OpenVpn config generator suggestion

[Listing 2]

​I recently learned that newer openvpn versions support the

​

​block-outside-dns

​

​command that fixes dns leaks. After modifying the openvpn config generated by the user control panel and adding that line my dns leaks are gone.

​I would recommend making this the default or at least adding a checkmark box to add this option.

[zhang888 1066]

You can always use the Advanced checkbox and put it in the custom directives.

There are a few issues with making this particular directive global, first of all older

clients will throw an unsupported directive error and it will be confusing, second

thing is that DNS leaks should be solved at a more comprehensive method rather

than patches that apply only when the client is running.

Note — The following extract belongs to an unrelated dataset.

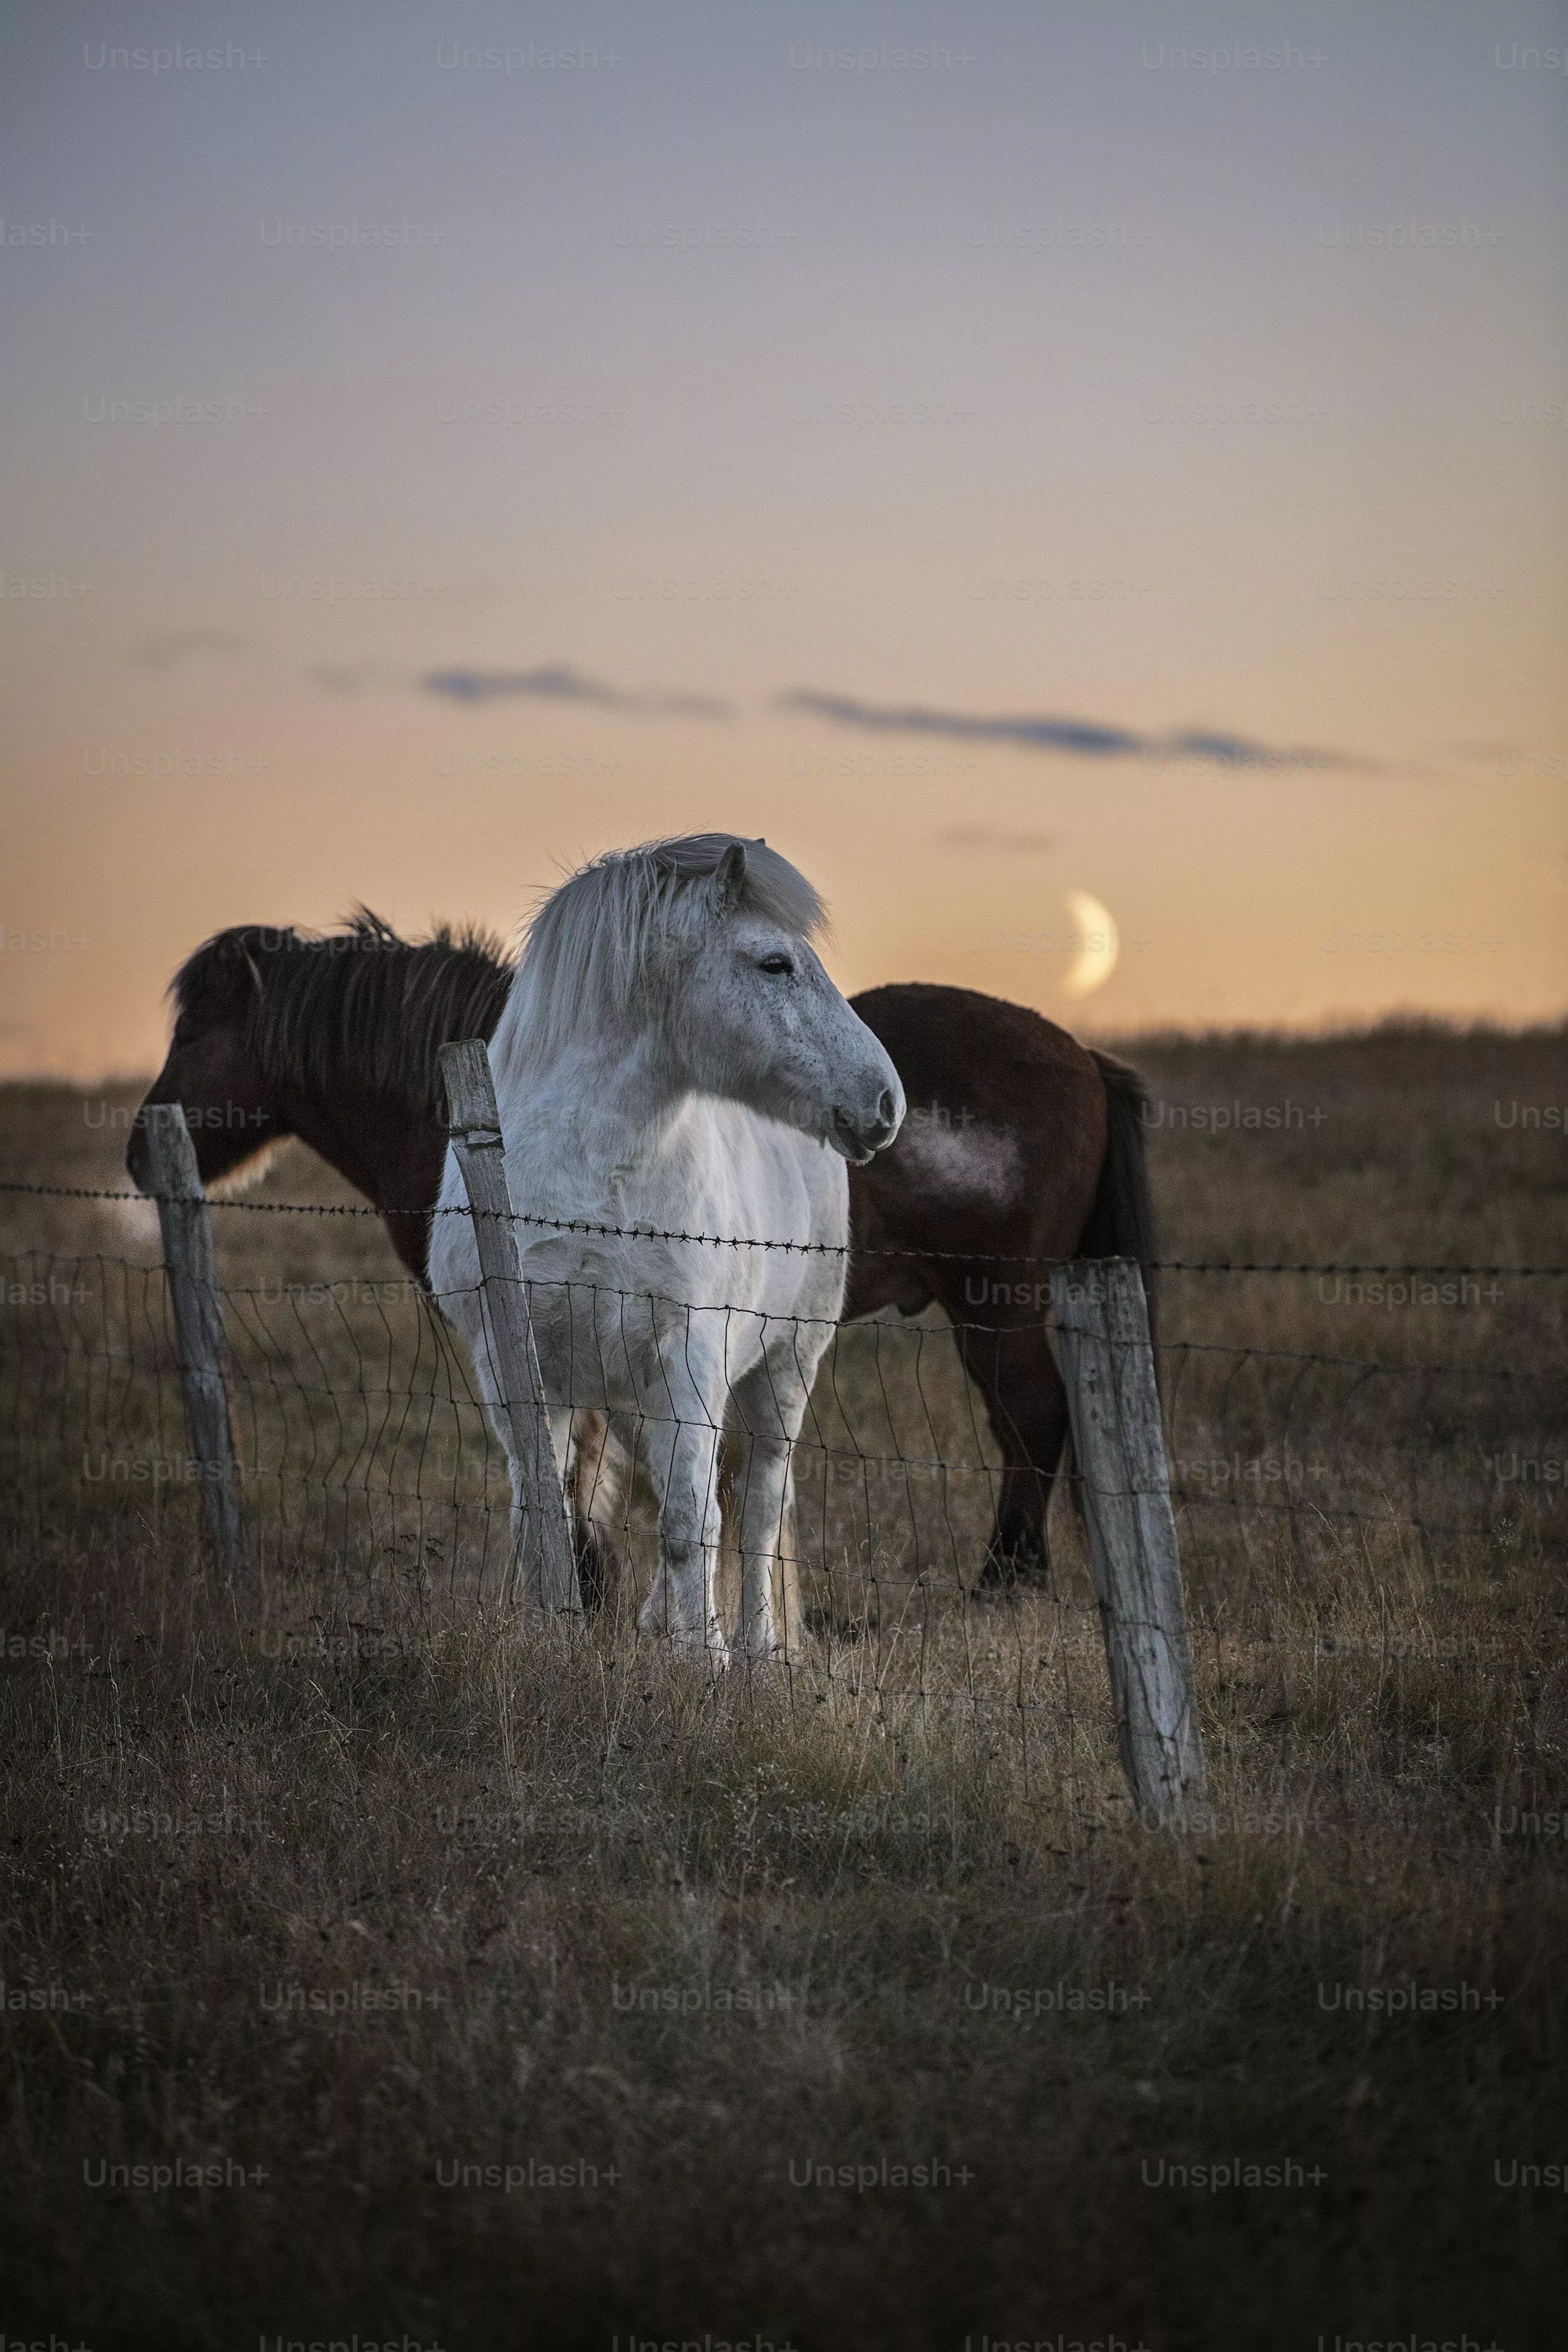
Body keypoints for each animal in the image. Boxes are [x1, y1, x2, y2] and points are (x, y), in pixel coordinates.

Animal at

A more complete solution is setting the VPN DNS server on all of your adapters,

or using firewall rules/network lock to restrict traffic only to your VPN gateway.

 

Windows users (where DNS leaks happen) are encouraged to use Eddie, which

solves this problem at the root cause, without relying on 3d party software.

[Listing 2]

Thanks for the explaination. I see your point with outdated clients, that pretty much answers my question why it was not default

​

​While you it is probably insecure to use outdated openvpn clients I guess there may be some routers or other things that enforce working with outdated versions.

[Staff 9972]

​While you it is probably insecure to use outdated openvpn clients I guess there may be some routers or other things that enforce working with outdated versions.

 

In repositories, you can have old OpenVPN versions that are perfectly up to date under a security point of view. Think about Debian Wheezy, using OpenVPN 2.2.1, updated for security purposes. Or even Debian Jessie, the current stable Debian distribution.

 

Eddie developers have circumvented the compatibility problem with older OpenVPN versions by emulating the directive effects as a DNS leak prevention on Eddie 2.11.1beta and higher (NOT on Eddie 2.10.3 or older versions),

 

Kind regards

[Khariz 109]

The first thing I do when I download new ovpn files from the config generator is open them up in a text editor and paste ​block-outside-dns into them. Works like charm. Seems just as easy as using the advanced method to build them with the custom directive in the first place.